A researcher in Norway launched the latest salvo Wednesday in a fierce, sometimes caustic debate on how legal hunting impacts the poaching of large predators.

Many regional and national governments in Europe and North America have long promoted the controlled killing of wolves, bears and big cats -- some of them endangered species -- to discourage illegal hunting.

Farmers, meanwhile, favor such policies because they decrease the number of predators preying on livestock.

A controversial study published last year challenged the rationale for these practices, reporting that poaching of wolves in two US states -- where policies flipped back and forth a half-a-dozen times within a decade -- increased when culling was permitted.

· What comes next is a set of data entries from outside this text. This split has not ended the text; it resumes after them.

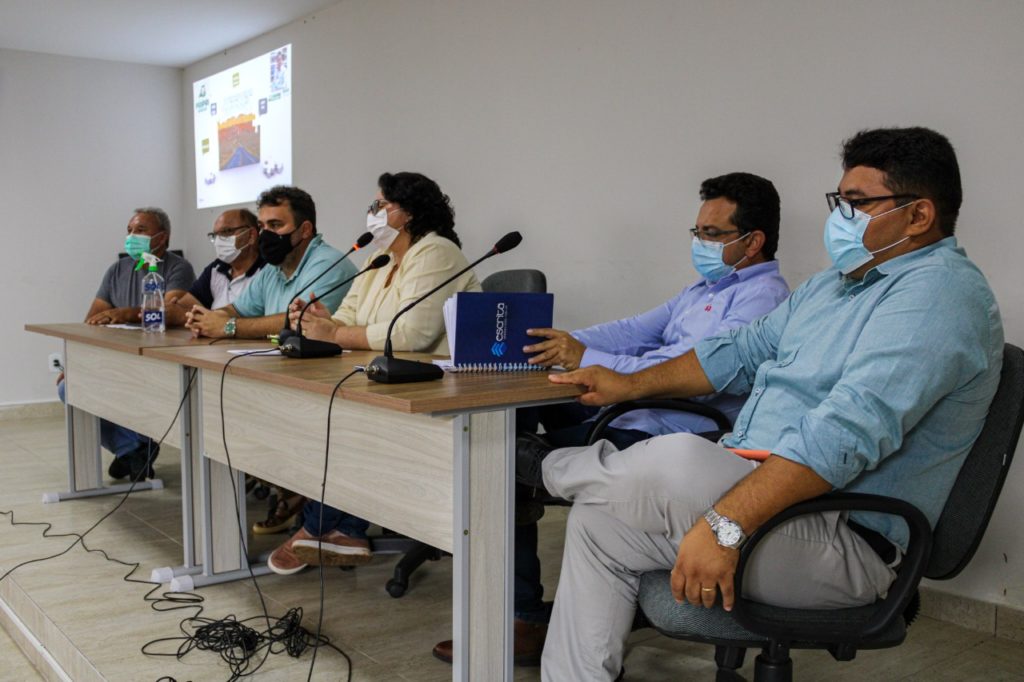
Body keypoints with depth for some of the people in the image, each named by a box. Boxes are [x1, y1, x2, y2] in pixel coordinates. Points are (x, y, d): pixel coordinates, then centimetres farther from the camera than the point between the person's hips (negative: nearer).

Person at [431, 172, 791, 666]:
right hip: (633, 414, 10)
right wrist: (562, 344, 0)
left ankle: (526, 620, -4)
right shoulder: (707, 287, 22)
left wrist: (585, 359, -25)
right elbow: (636, 331, 15)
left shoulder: (763, 296, -10)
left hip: (668, 438, -10)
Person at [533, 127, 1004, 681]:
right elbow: (744, 350, 24)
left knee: (674, 462, -29)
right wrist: (632, 384, 16)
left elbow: (846, 434, -29)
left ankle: (554, 468, 4)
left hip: (839, 540, -10)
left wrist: (726, 524, -33)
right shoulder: (836, 283, 17)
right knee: (598, 521, 5)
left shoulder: (938, 293, -17)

The findings were widely reported, and hailed by conservationists as evidence that state-sponsored culling is bad policy.

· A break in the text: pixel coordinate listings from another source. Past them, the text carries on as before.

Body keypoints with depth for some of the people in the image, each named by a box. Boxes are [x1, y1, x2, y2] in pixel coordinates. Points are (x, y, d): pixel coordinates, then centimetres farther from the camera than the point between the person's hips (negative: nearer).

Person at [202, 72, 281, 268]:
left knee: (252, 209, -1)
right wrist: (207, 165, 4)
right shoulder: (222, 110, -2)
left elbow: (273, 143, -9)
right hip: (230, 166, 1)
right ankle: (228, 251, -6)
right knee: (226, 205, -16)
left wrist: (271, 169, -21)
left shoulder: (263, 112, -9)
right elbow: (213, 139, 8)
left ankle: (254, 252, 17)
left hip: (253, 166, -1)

But Audun Stien, an applied ecologist at the Norwegian Institute of Nature Research, told AFP this research has "severe shortcomings" and "should be ignored".

"The conclusion that poaching increases with legal culling is without empirical support," he said.

Both the original study -- led by Guillaume Chapron, a researcher at the Swedish University of Agricultural Sciences -- and Stien's critique were published in Proceedings of the Royal Society B, a leading scientific journal.

Stien's objections are three-fold.

He accuses Chapron and his co-author of selectively ignoring earlier research from Wisconsin -- the only other study on the question -- that appears to reach the opposite conclusion.

Chapron notes that he cited the study, and explicitly rejected its findings as lacking in rigor.

The wolves are caught in a tug-of-war between sheep farmers and environmental activists.

There are 105 to 112 wolves in Norway, according to the latest count. The species is at risk of local extinction.